Publié le 30 novembre 2023 par : Mme Ferrari.
Supprimer les alinéas 2 et 3.
Cet amendement a pour objectif de revenir sur une mesure malencontreuse adoptée lors de l'examen en commission de ce texte, qui autorise les communes à réduire de 120 à 90 le nombre maximal de nuitées autorisées pour la location d'une résidence principale. Cette mesure repose sur une hypothèse radicalement fausse, à savoir un lien présumé entre la pénurie de logements et la pratique de location temporaire par des propriétaires occupants.
Il est illusoire de croire qu’abaisser ce plafond applicable aux seules résidences principales libérerait du logement de long terme. Les résidences principales ne pouvant, par définition, être mises sur le marché de la location de longue durée puisque leurs occupants y ont élu domicile et y habitent !
Attaquer la légitimité d’un propriétaire à louer temporairement sa résidence principale lorsqu’il ne l’occupe pas pour dégager un complément de revenus constitue donc, selon nous, une mesure populiste et inutile. Ce point a notamment été acté dans la feuille de route Etat - collectivités territoriales sur les meublés de tourisme, signée par sept associations d’élus locaux et trente villes en 2021, qui a “écarté une modification de ce seuil” car cela “n’aurait pas d’incidence directe sur l’offre de logements mis à la location de manière pérenne”.
Par ailleurs, cela affecterait brutalement le pouvoir d’achat des ménages recourant à la location de courte durée, soit plusieurs centaines de milliers de foyers chaque année, ainsi que le pouvoir d’achat des millions de voyageurs français qui partent en vacances ou en weekend à moindre coût grâce à la location meublée touristique (familles, jeunes, étudiants). En abaissant l’offre de locations meublées touristiques disponible, cette mesure contribuera à une hausse des prix malvenue dans le contexte inflationniste actuel et contradictoire avec les objectifs de faire de France la plus grande destination touristique.
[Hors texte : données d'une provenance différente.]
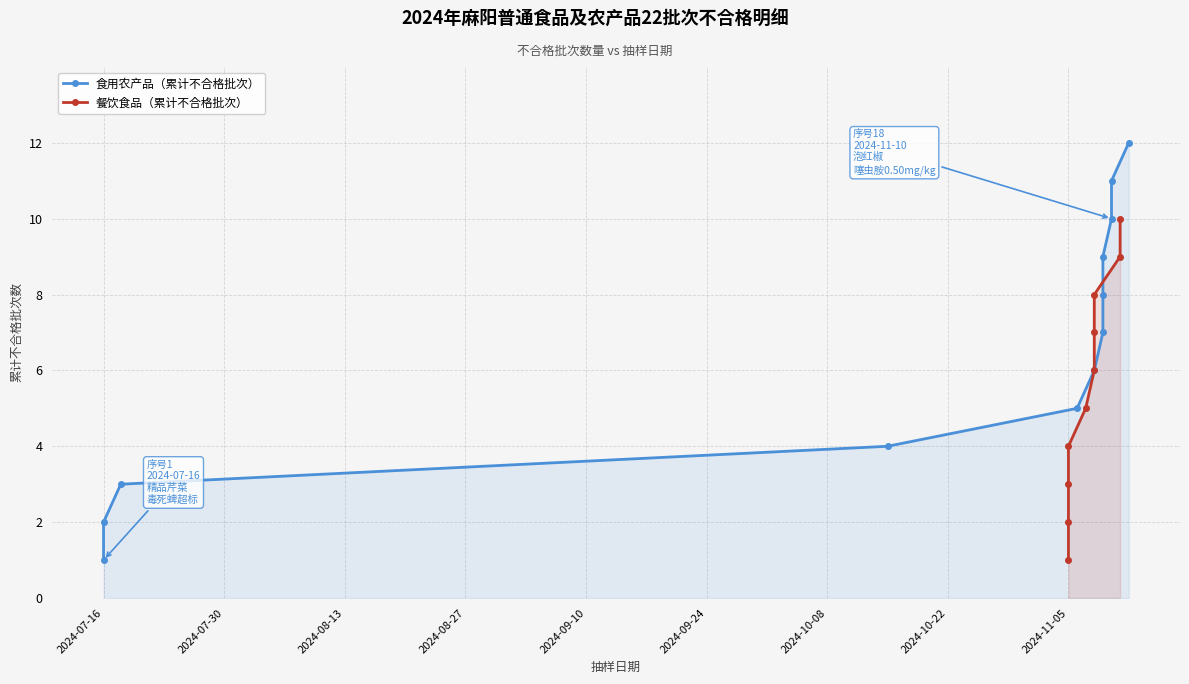

Between 2024-11-06 and 2024-11-08, which is larger?

2024-11-08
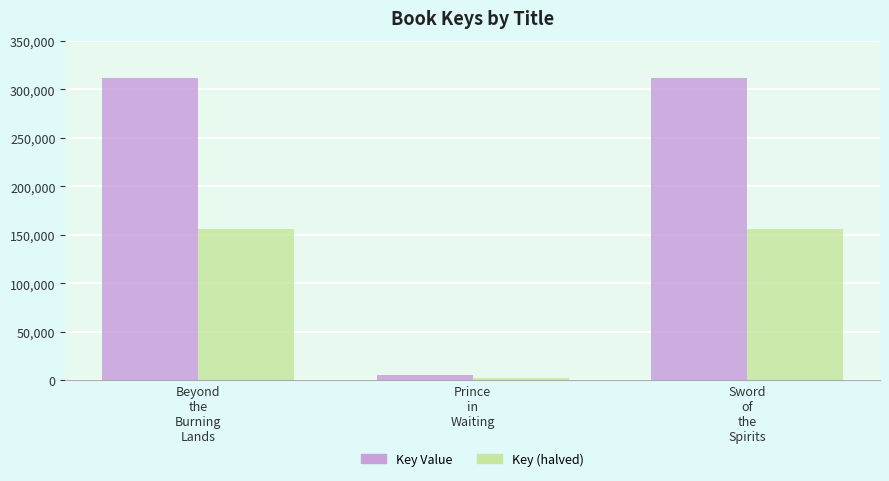

What is the value of the Key Value bar at the 2nd from the left?

5899.0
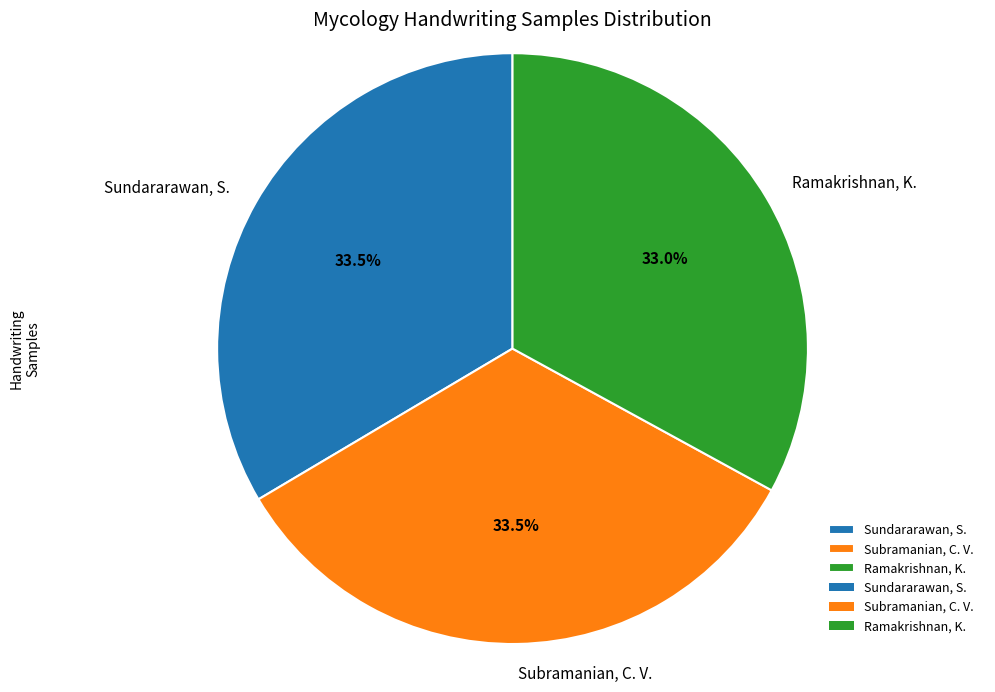

Which slice is the smallest?

Ramakrishnan, K.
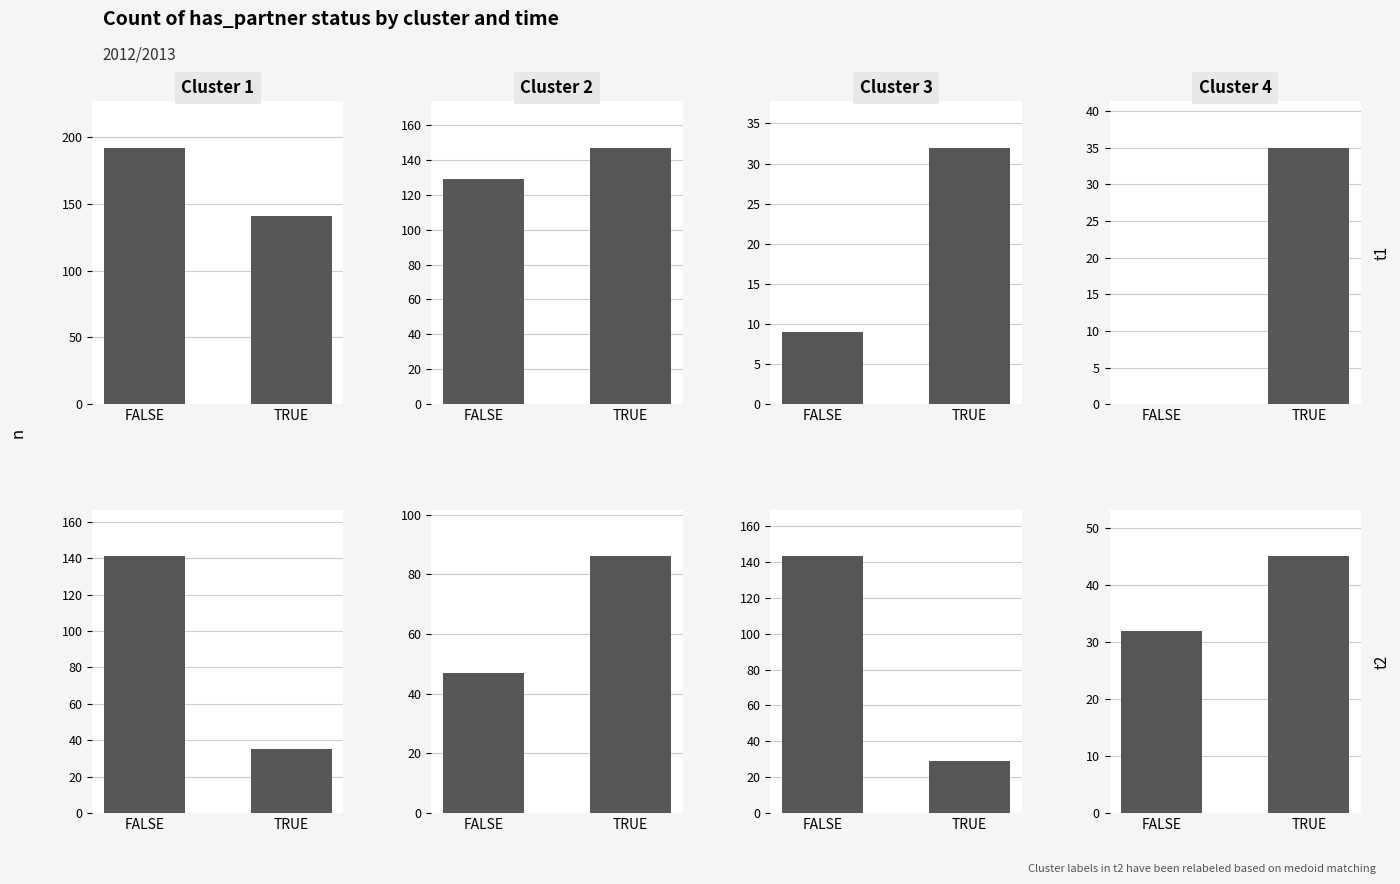

Reading left to right, what are all the values shown in this chart?

t1_FALSE: 0=192	1=129	2=9	3=0
t1_TRUE: 0=141	1=147	2=32	3=35
t2_FALSE: 0=141	1=47	2=143	3=32
t2_TRUE: 0=35	1=86	2=29	3=45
Cette proposition crée une véritable injustice sociale, en décalage complet avec la situation économique actuelle (crise énergétique, hausses des charges dans les copropriétés, augmentation de la taxe foncière dans de très nombreuses villes) qui incite de plus en plus de Français, pour y faire face, à recourir à la location occasionnelle de leur hébergement quelques jours ou semaines par an. Qui au pays de BlaBlaCar soutiendrait sérieusement une loi pour limiter à 3 personnes l'occupation d’une voiture 5 places?
Il a été évoqué lors des débats en commission que certains propriétaires déclareraient abusivement leur hébergement comme résidence principale pour contourner la réglementation. Cependant, les procédures de changement d’usage et le numéro d’enregistrement en vigueur depuis la loi ELAN, ainsi que l’accès aux données communiquées par les plateformes, offrent déjà aux collectivités les outils nécessaires pour contrôler les hébergements et sanctionner les éventuels - et rares - abus. Ainsi les tribunaux examinent-ils chaque semaine la situation d’hébergeurs ayant été assignés par leur Mairie, étant rappelé que les fraudeurs encourent des sanctions pécuniaires importantes (jusqu’à 50.000 euros) - les contrôles ont donc bien lieu et les sanctions tombent.
Réduire le nombre de nuitées pour tous les propriétaires occupants apparaît donc comme une sanction collective et injuste, affectant de nombreux propriétaires respectueux des règles qui comptent sur ce complément de revenus.
De plus, l'argument selon lequel un propriétaire occupant ne devrait pas être en mesure de louer son logement 120 jours par an repose sur une logique erronée. Sans même rappeler que les week-ends et les congés payés réglementaires représentent 129 jours), on ignore des situations légitimes loin d’être isolées. De nombreuses personnes, pour des raisons professionnelles, partagent leur temps entre plusieurs villes - comme les commerciaux, le personnel saisonnier, les soignants intervenant dans plusieurs hôpitaux, ou encore les militaires. Leur résidence principale est nécessairement et régulièrement inoccupée. Il en va de même pour de nombreux retraités qui, bien que propriétaires, se déplacent fréquemment pour être présents aux côtés de leur famille, voyager, ou encore profiter de leur résidence de campagne.
De surcroît, une mesure conduisant à un abaissement du plafond dans certaines villes serait vraisemblablement anticonstitutionnelle en ce qu’elle porterait une atteinte injustifiée au droit de propriété, tout en heurtant l’objectif à valeur constitutionnelle d'accessibilité et d'intelligibilité de la loi et, au-delà, de la réglementation en général - il serait bien difficile pour les hébergeurs de comprendre quel plafond s’applique dans tel ou telle ville.
Par conséquent, cet amendement propose de supprimer la disposition introduite en commission, en cohérence avec l’esprit de la proposition de loi.